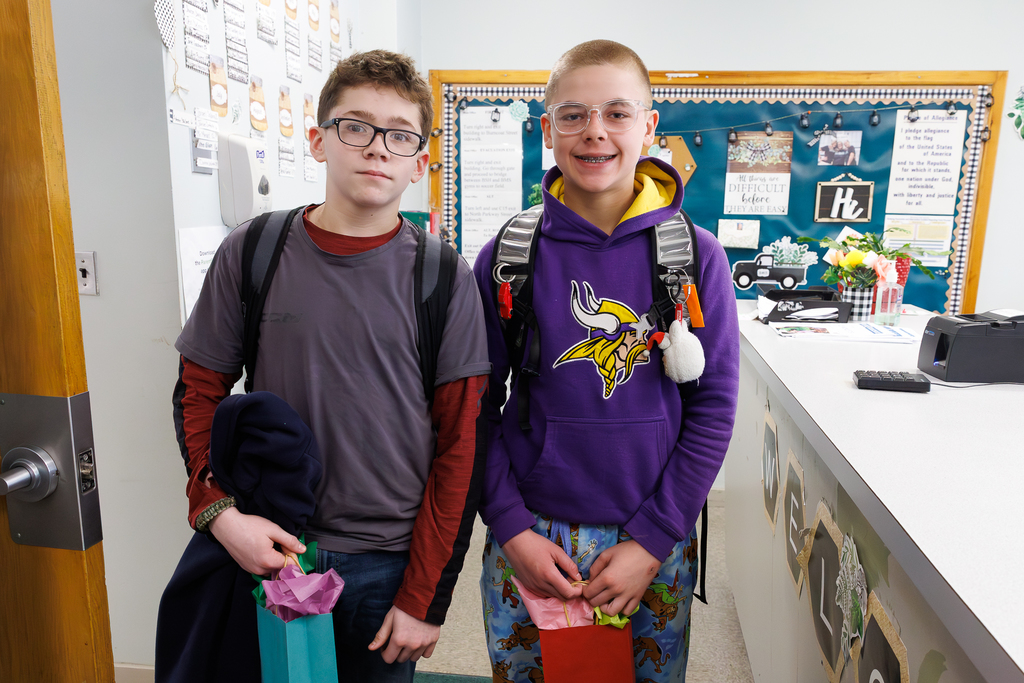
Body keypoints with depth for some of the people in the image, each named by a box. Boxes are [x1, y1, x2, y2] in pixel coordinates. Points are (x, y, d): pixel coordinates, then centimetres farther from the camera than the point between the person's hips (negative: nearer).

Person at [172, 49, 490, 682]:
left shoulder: (446, 280, -9)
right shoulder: (250, 255, -4)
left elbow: (461, 447, -8)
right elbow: (199, 395, 4)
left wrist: (424, 600, -8)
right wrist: (220, 510, -11)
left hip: (391, 562, -1)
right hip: (272, 552, 1)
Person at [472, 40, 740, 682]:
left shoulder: (697, 256, -6)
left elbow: (713, 409, -5)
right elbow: (477, 406, -3)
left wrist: (651, 541, -9)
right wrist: (512, 529, -9)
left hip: (656, 546, 0)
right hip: (529, 539, 0)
☆ ☆ ☆ ☆ ☆ ☆ ☆
- WHAT THE TASK REQUIRES -
What you write should match, character for character, the lines from the one with "right elbow: (477, 406, -3)" to the end of the data, both included.

- RESPONSE TO THE EXERCISE -
right elbow: (477, 406, -3)
left wrist: (651, 541, -9)
right wrist: (512, 529, -9)
left hip: (656, 546, 0)
right hip: (529, 539, 0)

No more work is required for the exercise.